→ ACTION ITEM:
Every line in the records below that holds the word "none" is to be copied.

++++++

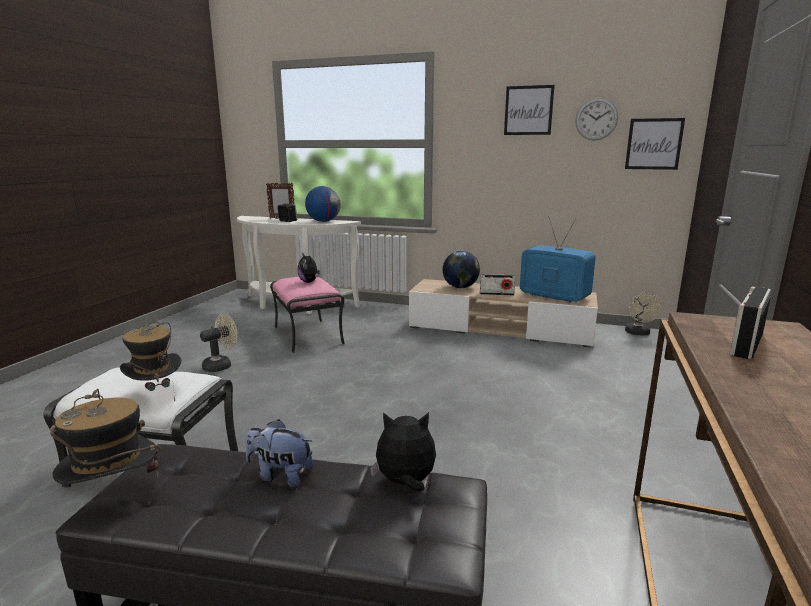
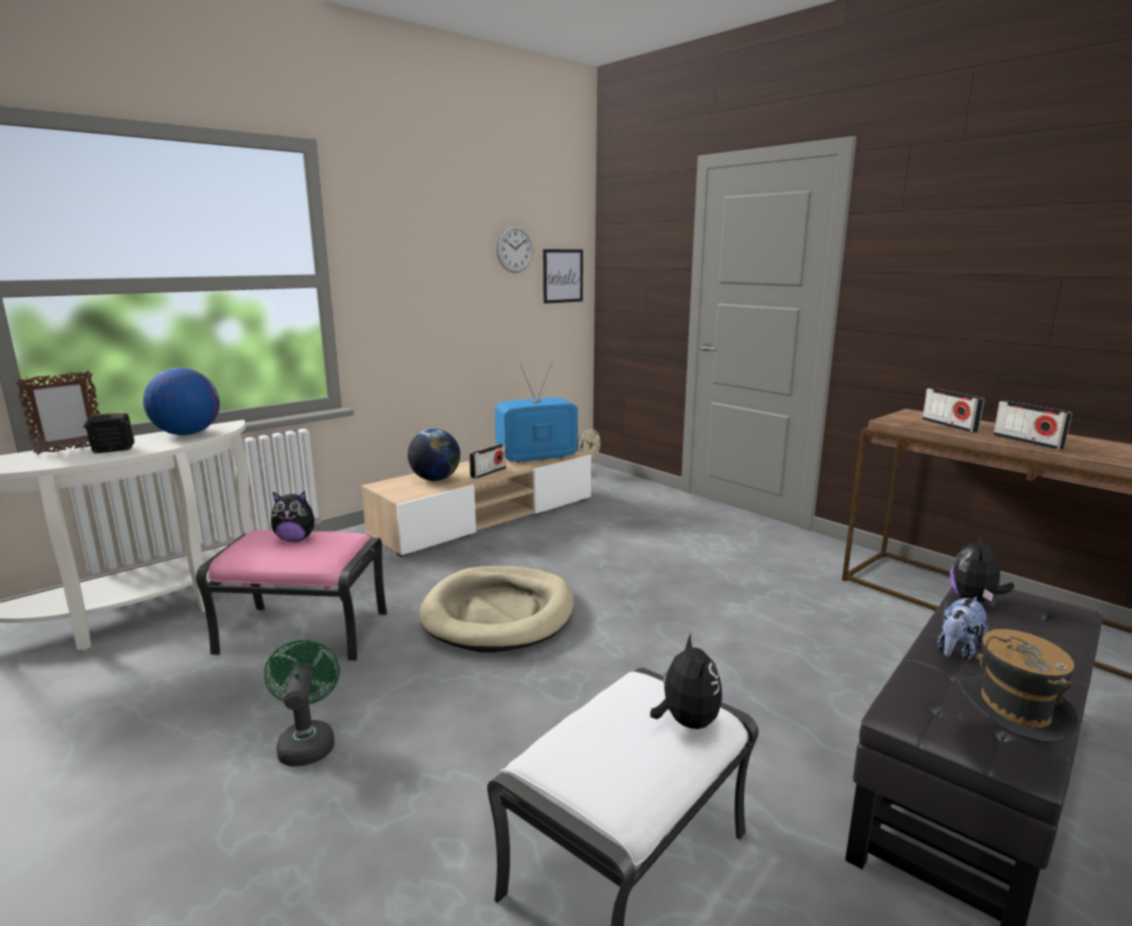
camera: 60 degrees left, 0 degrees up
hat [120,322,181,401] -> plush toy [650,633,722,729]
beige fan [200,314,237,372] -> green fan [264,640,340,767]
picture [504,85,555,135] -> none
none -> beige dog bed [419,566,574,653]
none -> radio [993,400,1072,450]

++++++

→ REPLY TO THE TASK:
picture [504,85,555,135] -> none
none -> beige dog bed [419,566,574,653]
none -> radio [993,400,1072,450]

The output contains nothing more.